Import L/C negotiation is a kind of short-term facility the letter of credit issuing bank offers the exporter (the applicant). After our bank has opened letter of credit upon your application and with certain deduction of your margin, your company might face short term liquidity problem and is unable to carry out your payment obligation for compliant documents. After approval by our bank, we could make payment to the foreign correspondent bank or exporter on your behalf and your company could return the negotiated fund and its interest to our bank within stipulated tenor.

Advantages
1. As a kind of finance under letter of credit opened with certain deduction of margin, import negotiation has simple operation procedure. In comparison to foreign currency loan, it simplifies the approval procedure at the foreign exchange administration departments.
2. With a combination of sight letter of credit, this kind of finance offers the importer a substitution for finance under usance letter of credit.

Subject of the Loan
Import negotiation is suitable for import export trading companies with frequent trade business, tight capital turnover, regulated management, good credit record, normal financial and business operation status and reliable product quality.

Types of the Loan
According to the way of guarantee, the import negotiation business offered by our bank includes:
(1) Negotiation on credit, namely negotiation without guarantee.
(2) Import negotiation with pledged manifest
The negotiation is provided upon the trust receipt issued by the importer and the pledge of the goods as well as the pledged dock warrant. The importer should make the corresponding payment for the goods before it could ask our bank to release the dock warrant and pick up the goods.
(3) Import negotiation with guarantee
A guarantee other than pledge of dock warrant is provided for the finance, such as mortgage, pledge and guarantee. Currently our bank only accepts import negotiation application under sight letter of credit.

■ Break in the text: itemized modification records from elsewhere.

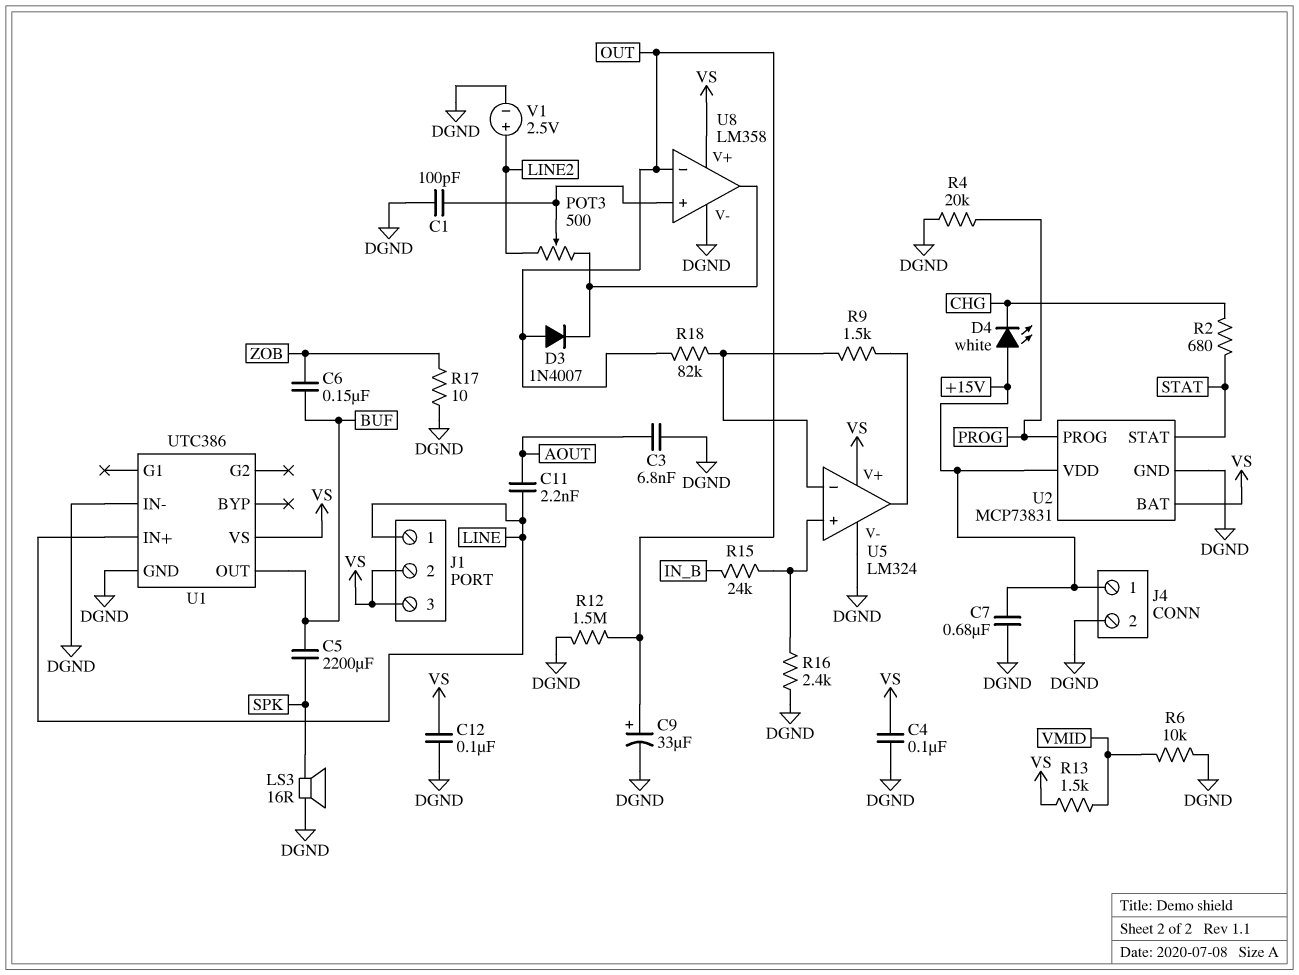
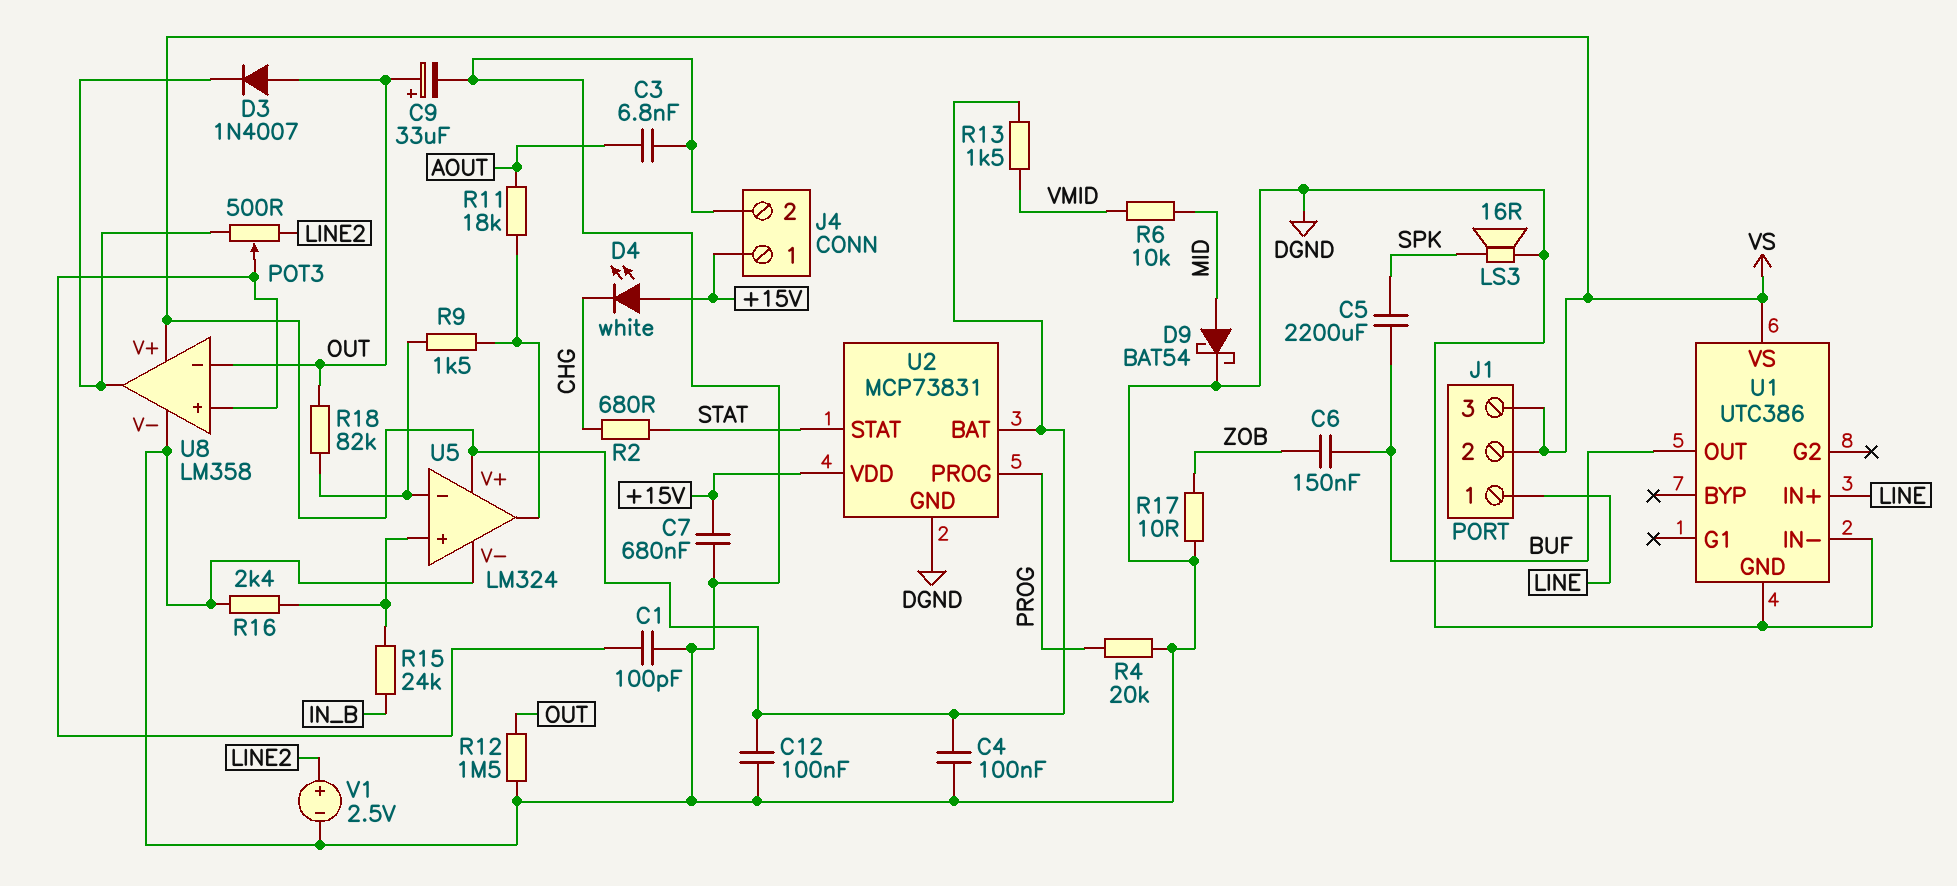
C11: 2.2nF (AOUT, LINE) -> none
D9: none -> schottky BAT54 (A MID, K DGND)
R6: 10k (DGND, VMID) -> 10k (MID, VMID)
R11: none -> 18k (AOUT, U5/out)

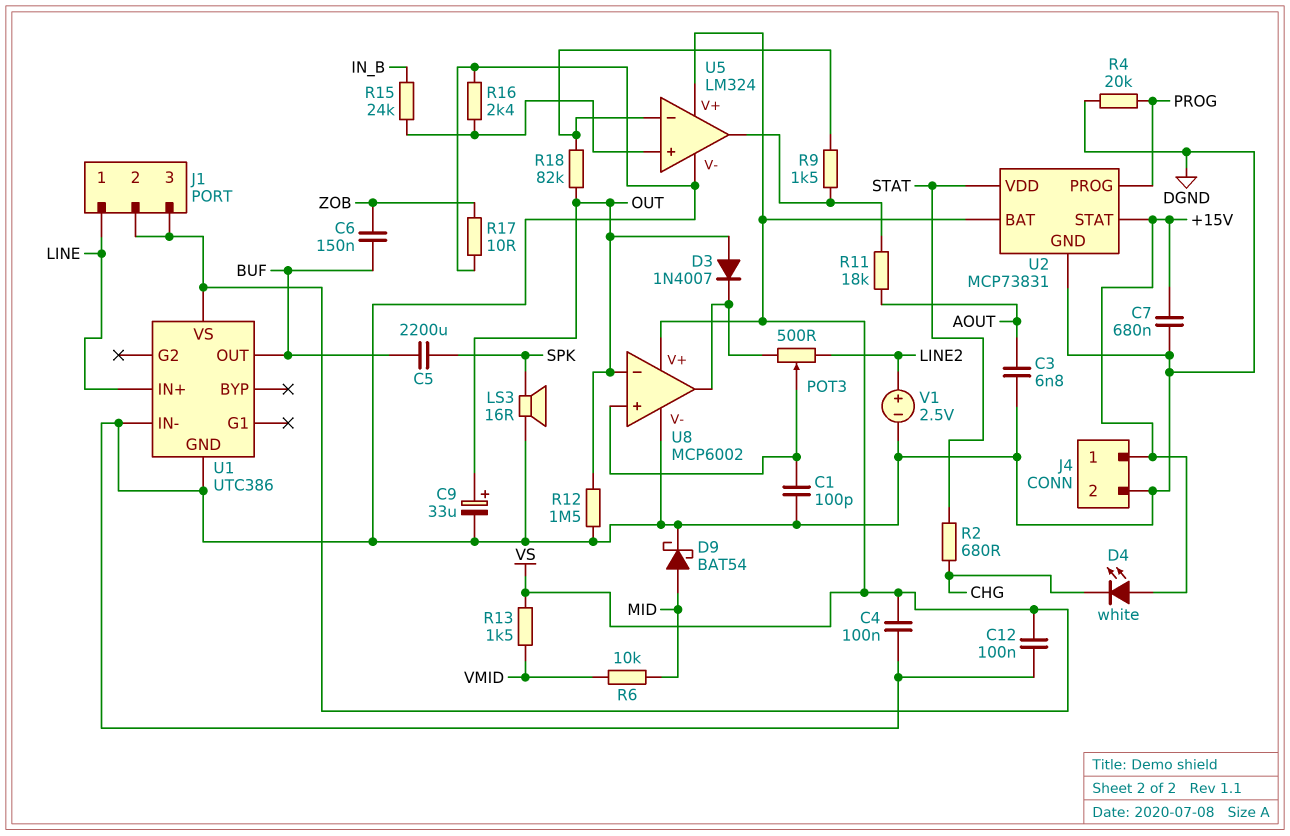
U2 pin STAT: STAT -> +15V
U2 pin VDD: +15V -> STAT
U8: LM358 -> MCP6002

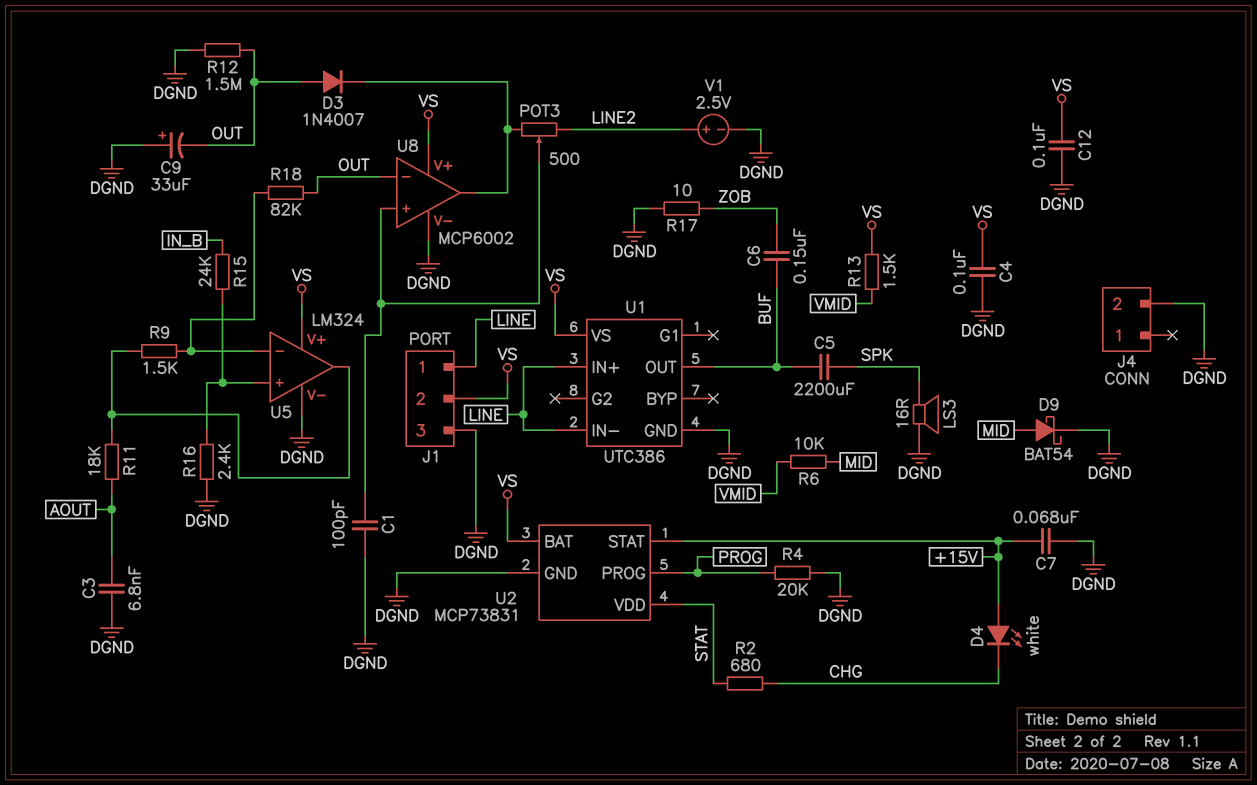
C7: 680nF (+15V, DGND) -> 68nF (+15V, DGND)
C9: 33uF (plus OUT, minus DGND) -> 33uF (plus DGND, minus OUT)
J1 pin 3: VS -> DGND
J4 pin 1: +15V -> none
U1 pin IN-: DGND -> LINE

Amount, Tenor, Currency and Interest Rate
(1) Amount
The amount should be the liable payment for submitted document amount under the letter of credit less the margin which has already been deposited by the applicant to the bank.
(2) Tenor
The tenor is decided according to the application of the applicant and the actual need of trade revolving. It starts from the payment date under letter of credit and shall not exceed 90 days principally and maximum 180 days. The tenor could not be extended.
(3) Currency
In the same currency as the letter of credit currency (RMB, US Dollar, Japanese Yen, Euro, Hong Kong Dollar, British Pounds or other foreign currency listed on the foreign exchange rate board of our bank)
(4) Interest Rate
If the negotiation currency is RMB, the interest rate should comply with the loan interest rate for the same tenor published by the People's Bank of China. If the negotiation currency is foreign currency, the interest rate should be the interest rate of the basic loan interest rate for the same currency and same tenor published by our bank plus a spread. Interest rate calculation starts from the date of payment under letter of credit and ends by the date of repayment of the loan. The interest should be settled together with the principle.